# Will it benefit him?



## Michelle (Nov 16, 2009)

Atticus never had the chance to go to puppy class. I trained him everything at home he needs to know (sit, down, stay, leave it, come, ect.), but I'm thinking it would be good socialization. He would be with dogs of all sizes six months and older for a 6 week training class. He would relearn everything, except get introduced to other dogs and people, so I'm thinking it might be good to enroll him. What do you think? Would it benefit him? 

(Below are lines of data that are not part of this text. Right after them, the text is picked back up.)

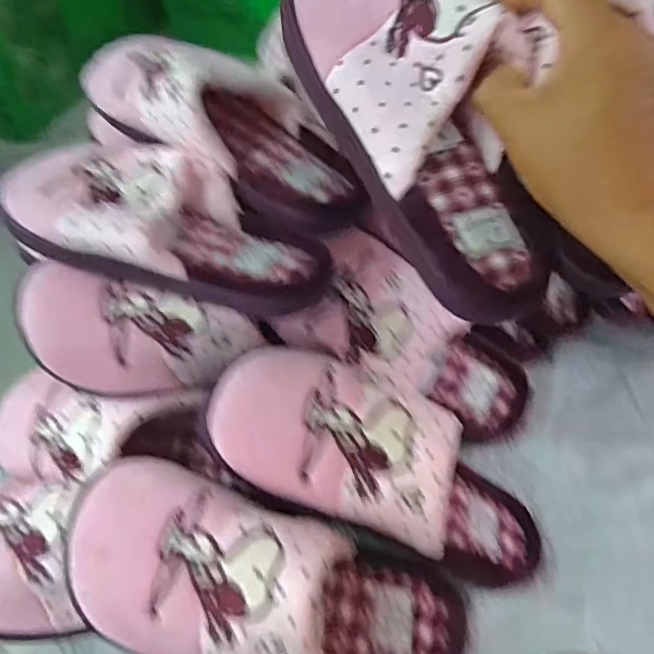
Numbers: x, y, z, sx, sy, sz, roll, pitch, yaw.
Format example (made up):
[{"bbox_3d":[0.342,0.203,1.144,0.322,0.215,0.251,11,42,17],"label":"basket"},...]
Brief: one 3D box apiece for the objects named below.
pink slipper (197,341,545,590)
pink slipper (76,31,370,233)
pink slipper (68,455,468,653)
[{"bbox_3d":[0.036,0.086,0.357,0.220,0.075,0.091,31,51,-14],"label":"pink slipper"},{"bbox_3d":[-0.067,-0.152,0.411,0.227,0.070,0.104,34,57,5],"label":"pink slipper"},{"bbox_3d":[-0.022,0.145,0.322,0.238,0.082,0.097,19,56,-14],"label":"pink slipper"}]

(There will be no play time so I don't have to worry about him getting trampled by the bigger dogs)


----------



## AgilityIG (Feb 8, 2009)

Classes are always a benefit. Even though he already knows stuff at home, it will teach him to do these things in other enviornments.


----------



## fjm (Jun 4, 2010)

I think it would be an excellent idea - he will enjoy being around other dogs, and it is always useful to proof training in a more distracting environment.


----------



## debjen (Jan 4, 2010)

classes are always good


----------



## 2719 (Feb 8, 2011)

I agree with the consensus. It is a great way to socialise your puppy. If your puppy already knows the basic commands the class will be a great way to get him to obey you when there are numerous distractions.
Even the most obedient dogs sometimes forget to obey when they see or hear something else they want to do.


----------



## Birdie (Jun 28, 2009)

Great idea! At the very least, he'll get socialization opportunities and can solidify the reliability of the training you've already done with him.


----------



## partial2poodles (Feb 11, 2010)

I dont think MIchelles classes will have playtime or socialization time.....I know playtime was really discouraged at all of my classes. We got together before or after class in tiny groups to socialize. But Gino has been to 2 classes so far and I like it because he can hear my commands even when there are a dozen or more dogs in close proximity. It really solidifies his commands. I think Atticus needs to prove to you how brilliant he is.


----------